Return the following from the records below: each line, word for word, starting with the line that contains "(401, 524) none" and going on through the line that contains "[34,892,165,903] often-misunderstood ->", with nothing outside that range.

Records from a data source:
────────────────────

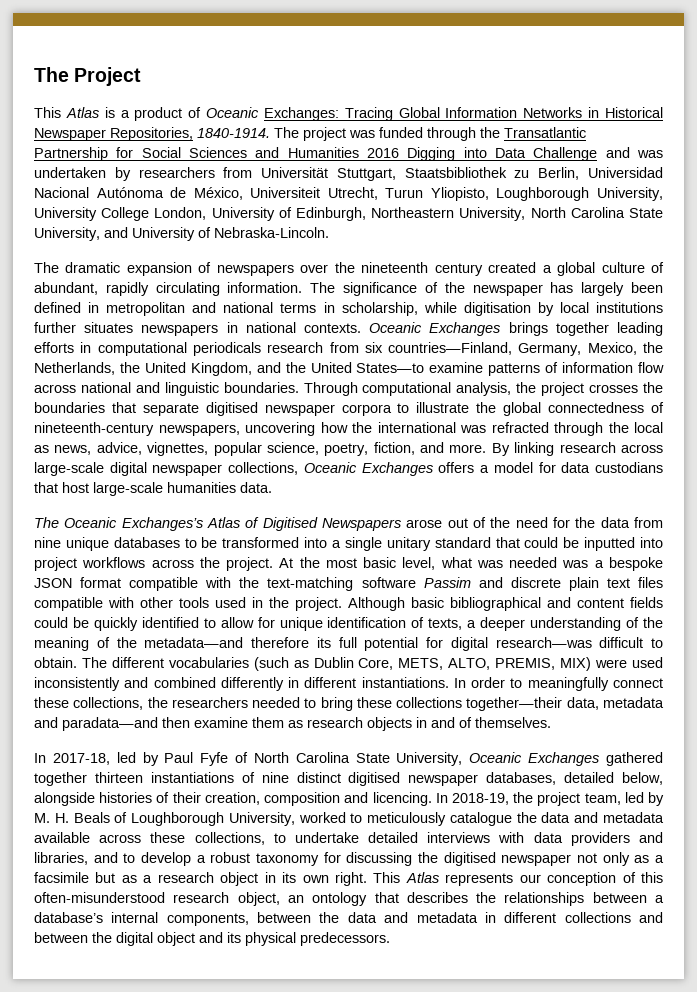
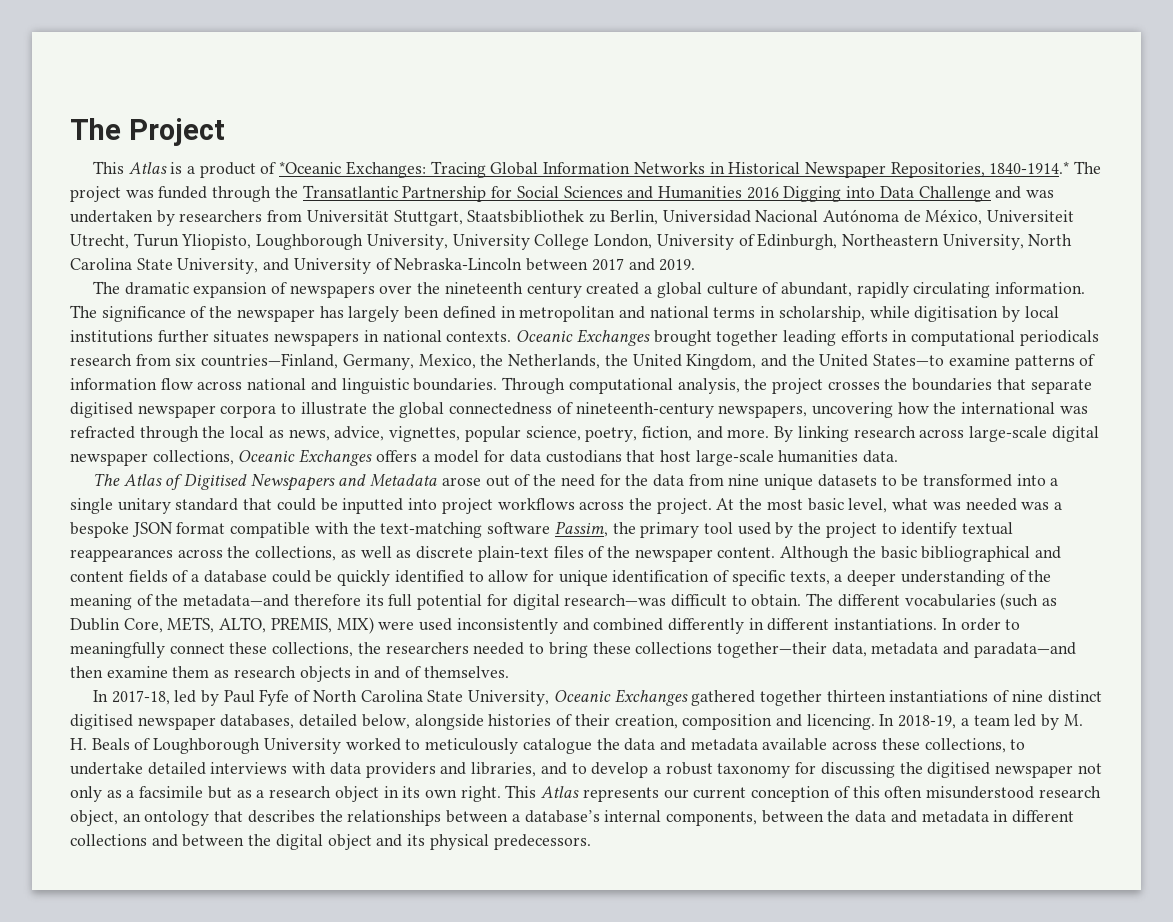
[206,107,260,118] Oceanic -> [279,161,342,174] *Oceanic
[197,128,270,138] 1840-1914. -> [989,161,1070,174] 1840-1914.*
[214,227,329,238] Nebraska-Lincoln. -> [394,258,696,271] Nebraska-Lincoln between 2017 and 2019.
[508,322,548,336] brings -> [653,330,712,346] brought
[64,517,203,531] Oceanic Exchanges’s -> (120, 479) none
(401, 524) none -> [338,474,438,487] and Metadata
[113,537,180,548] databases -> [817,474,877,487] datasets
[423,577,664,591] [34,597,405,611] Passim and discrete plain text files compatible with other tools used in the project. Although -> [554,521,1014,538] [70,546,876,562] Passim, the primary tool used by the project to identify textual reappearances across the collections, as well as discrete plain-text files of the newspaper content. Although the
(663, 602) none -> [172,570,267,583] of a database
(425, 622) none -> [731,570,785,586] specific
[513,792,621,806] the project team, -> [960,715,1010,726] a team
[228,812,295,826] University, -> [263,738,341,754] University
(541, 878) none -> [693,787,747,799] current
[34,892,165,903] often-misunderstood -> [884,786,1034,799] often misunderstood

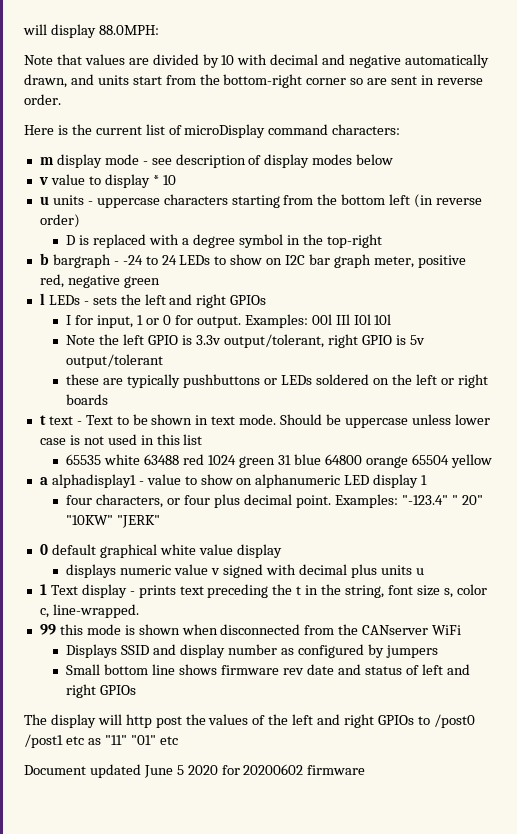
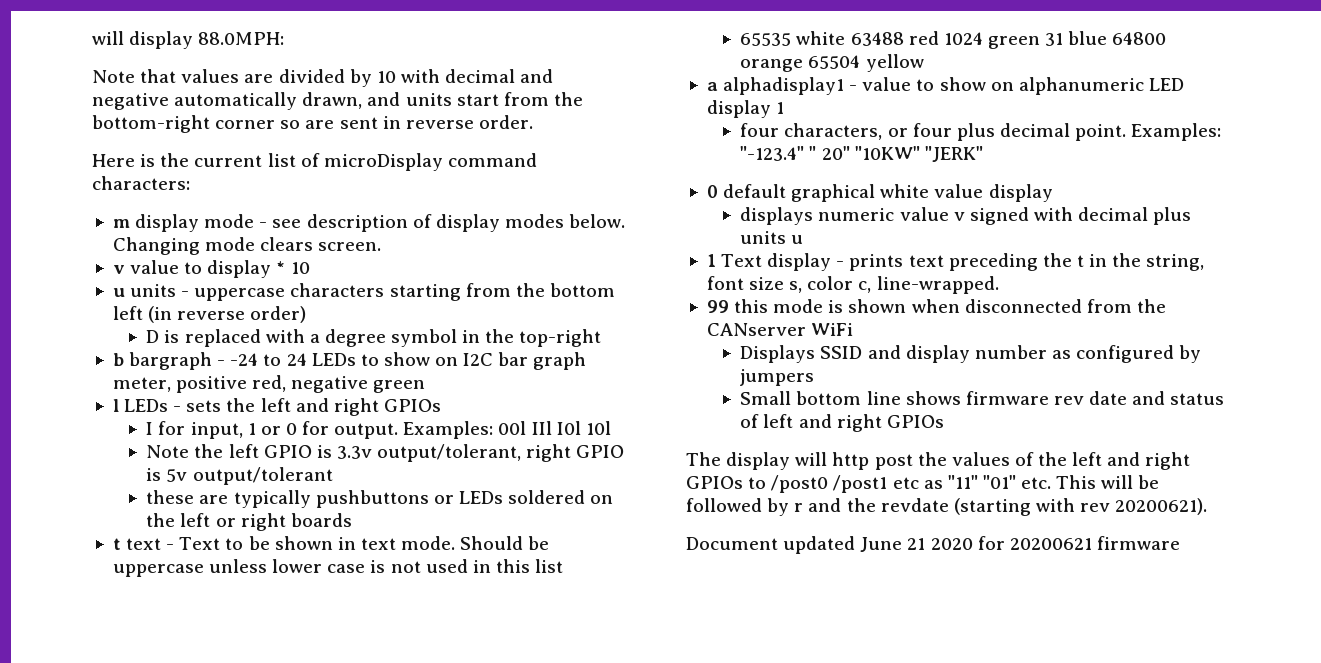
[356,154,394,165] below -> [569,214,626,228] [112,237,382,255] below. Changing mode clears screen.
[159,736,178,745] etc -> [1021,475,1160,489] [686,498,1208,516] etc. This will be followed by r and the revdate (starting with rev 20200621).
[176,765,184,775] 5 -> [907,538,926,550] 21
[243,764,304,775] 20200602 -> [1009,538,1092,550] 20200621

────────────────────

**Result of this task:**
(401, 524) none -> [338,474,438,487] and Metadata
[113,537,180,548] databases -> [817,474,877,487] datasets
[423,577,664,591] [34,597,405,611] Passim and discrete plain text files compatible with other tools used in the project. Although -> [554,521,1014,538] [70,546,876,562] Passim, the primary tool used by the project to identify textual reappearances across the collections, as well as discrete plain-text files of the newspaper content. Although the
(663, 602) none -> [172,570,267,583] of a database
(425, 622) none -> [731,570,785,586] specific
[513,792,621,806] the project team, -> [960,715,1010,726] a team
[228,812,295,826] University, -> [263,738,341,754] University
(541, 878) none -> [693,787,747,799] current
[34,892,165,903] often-misunderstood -> [884,786,1034,799] often misunderstood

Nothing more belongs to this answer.